If you're cutting big heavy harness leather for saddles, then I guess a head knife would be nice, but personally, I've yet to find anything that cuts leather better than a box cutter with a new blade. I also use an exacto number 11 for intricate inside cuts and a little strop that I can pass the blades across to extend their life. If you're dead set on making him a knife, you want thin and sharp!
 
Read the link that Willie71 Willie71 posted, very worth while. I would argue the point that a roundknife is a superior leather cutting knife once its use has been learned. There is a reason that most leather working pros use one and have for centuries.... because it works. I don't make saddles (do ride em though) but do make a good part of my living with dead cows well...and live ones too.
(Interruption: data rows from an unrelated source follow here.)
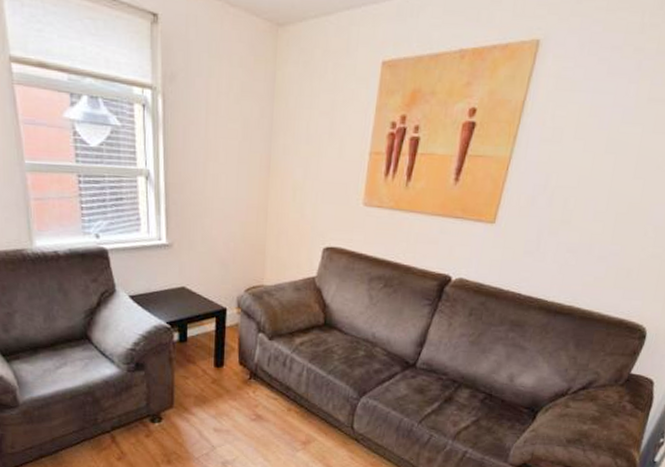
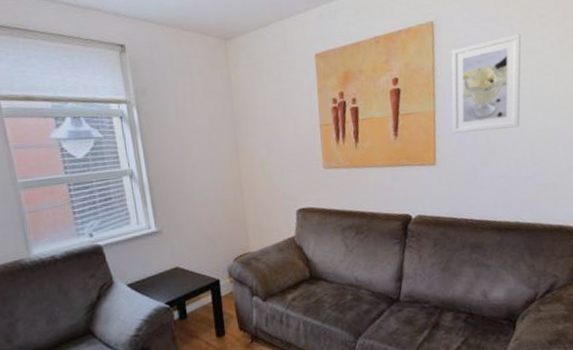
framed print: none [525,72,648,195] -> present [451,33,521,133]

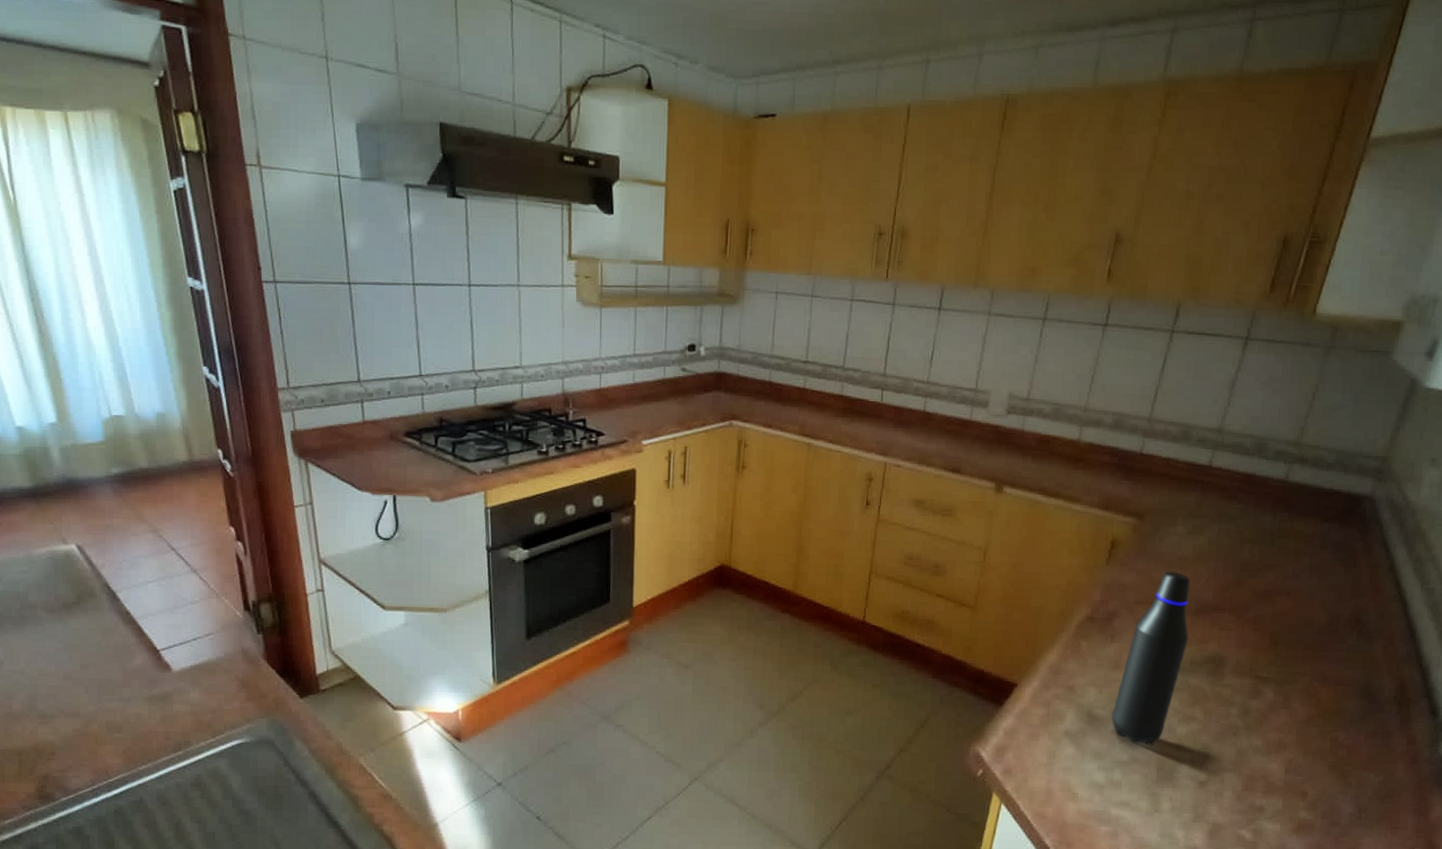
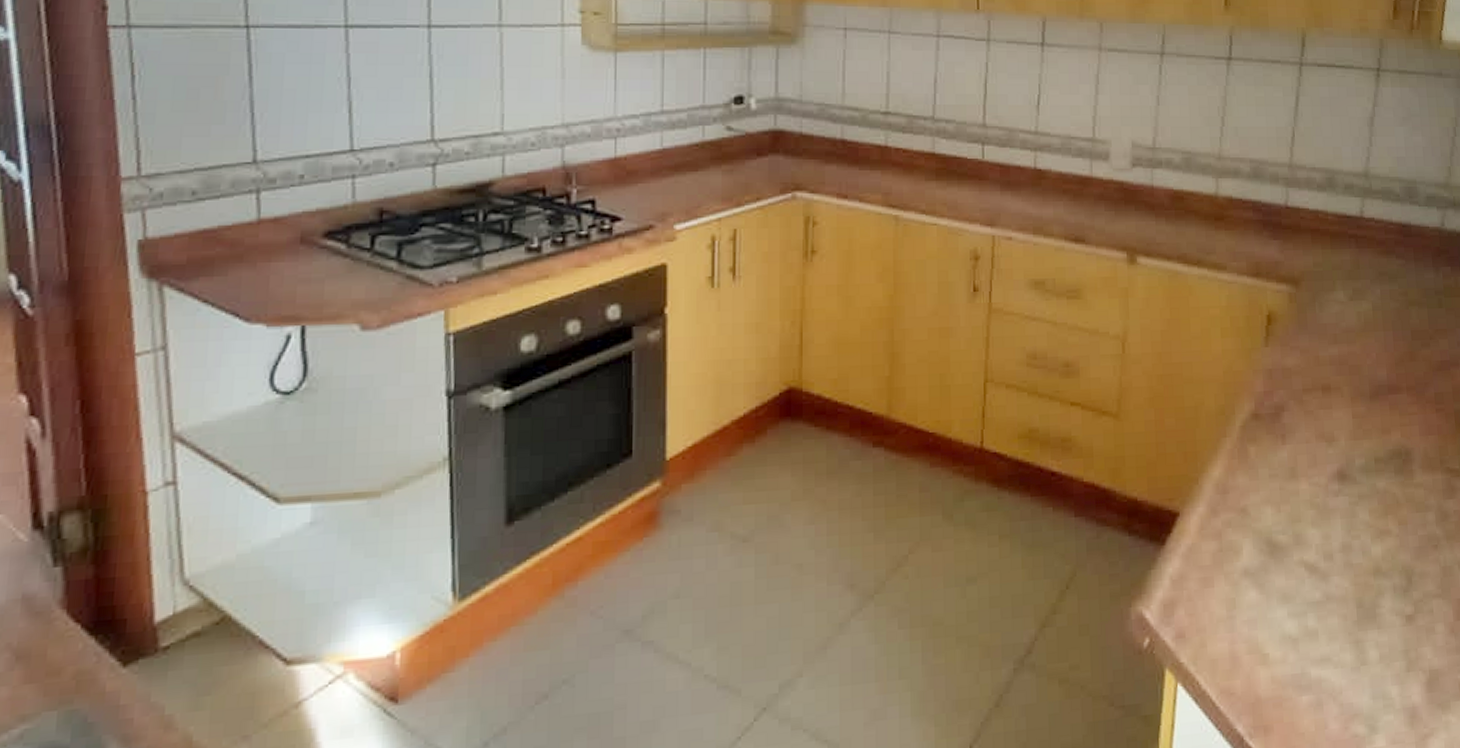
water bottle: present [1111,571,1191,746] -> none [1295,347,1369,576]

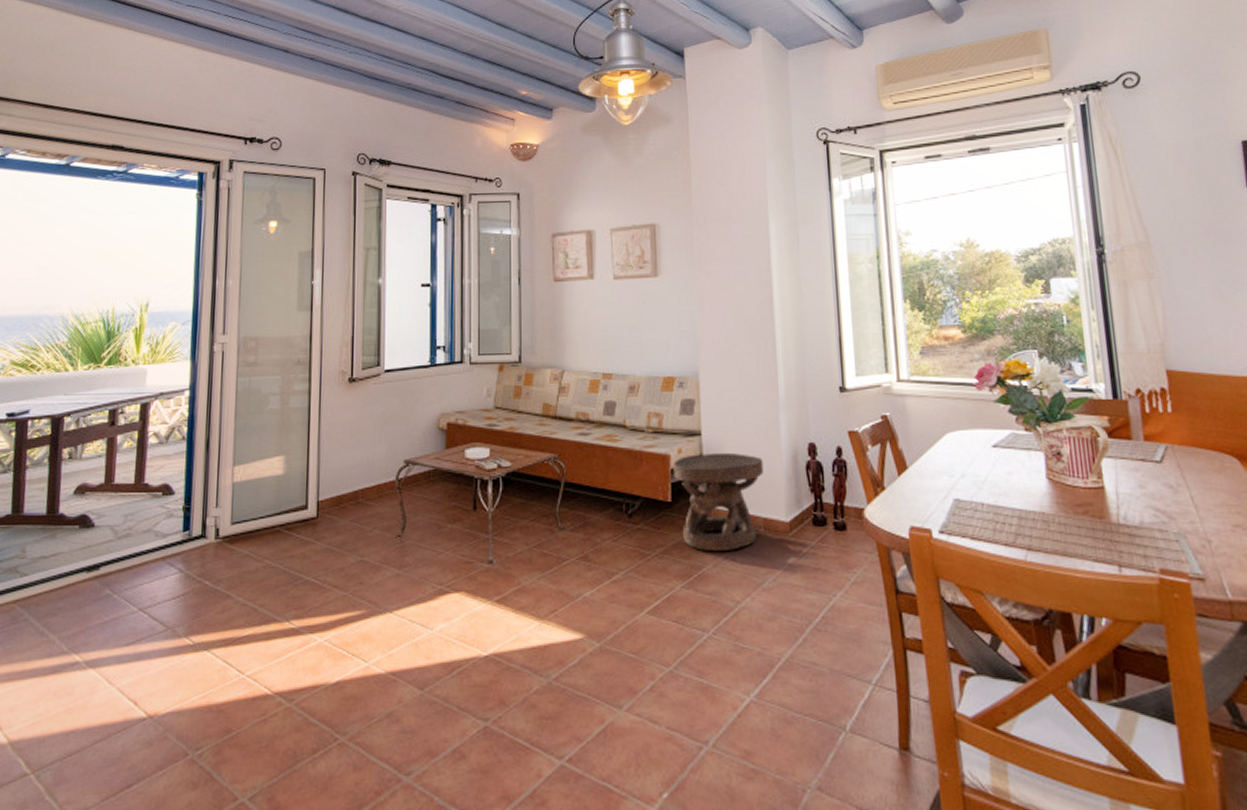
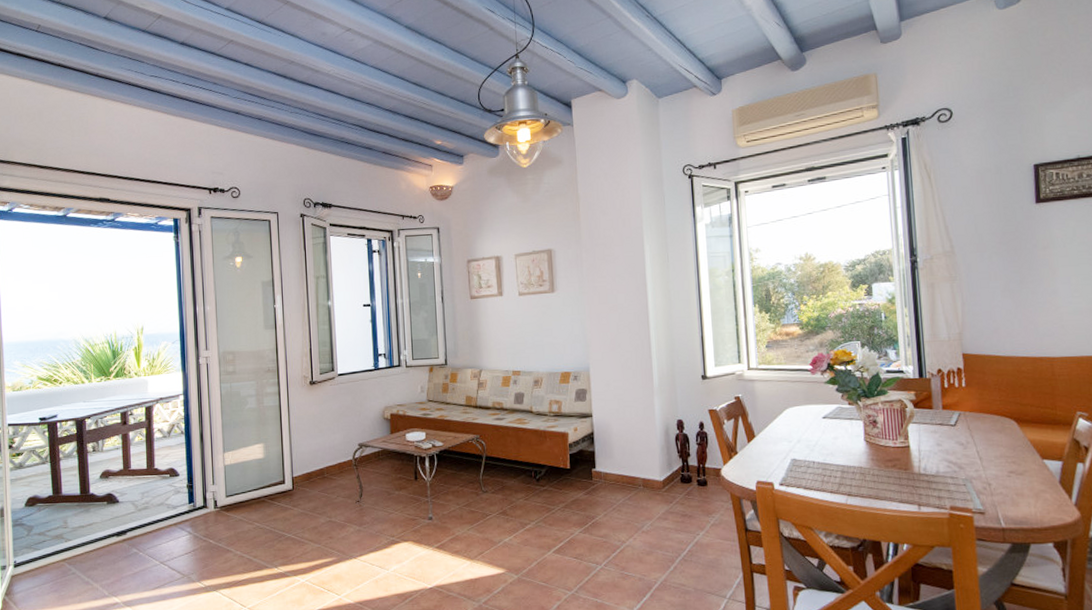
carved stool: present [673,453,764,552] -> none [571,430,642,505]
Anyhoo, its the one tool in the shop that is never put away, its always on the bench.
 
Dave, I've seen what you can do with a head knife and I'm sure you're right, I just haven't learned to use one. I've tried, but after using an xacto knife to cut a million miles of frisket material for screen printing over the last 40 years, I don't think I could ever get used to pushing a knife versus pulling one. This is just my opinion and that's why I said "Personally" in my post. I also must have had a bad teacher as I pretty much learned to make sheaths from Chuck Burrows who used what Tandy calls a industrial knife to cut his leather. It's kind of like a curved xacto blade. Very thin and very sharp with replaceable blades that you pull towards you.
 
Lot of folks call that a "cut off" knife, there are several variations of it. There is a learning curve for sure with a roundknife. I started working leather with a Case trapper, then a cut off knife, various exactos etc before moving onto a roundknife. Probably cause the guys I kinda learned some leather work from were saddle makers, thats what they used, just like you and Chuck. Certainly excellent work can be done with a pull cut. The difficulty I see that folks have with a pull cut is keeping it perpendicular, particularly on curves. Also curves tend to be a series of angles not so curvy. If a guy has the skills to use one or the other and can do good work, motor on. There is no right way, just what works for you.
 
This is all excellent advice, thank you. He’s been using an exacto so I’ll probably just make him a nice sharp high-bevel (single bevel) kiridashi. He’s a proficient sharpener so should be able to keep it sharp. If he really wants a round knife down the road I’ll make one but the kiridashi would most closely replicate the way he cuts with the xacto.
 
This is all excellent advice, thank you. He’s been using an exacto so I’ll probably just make him a nice sharp high-bevel (single bevel) kiridashi. He’s a proficient sharpener so should be able to keep it sharp. If he really wants a round knife down the road I’ll make one but the kiridashi would most closely replicate the way he cuts with the xacto.

Or make two, one with the bevel on the left the other on the right
(something I want to do for myself)
 
Make it thin. I use .040 stock on my roundknives. AEB-L @63 RC.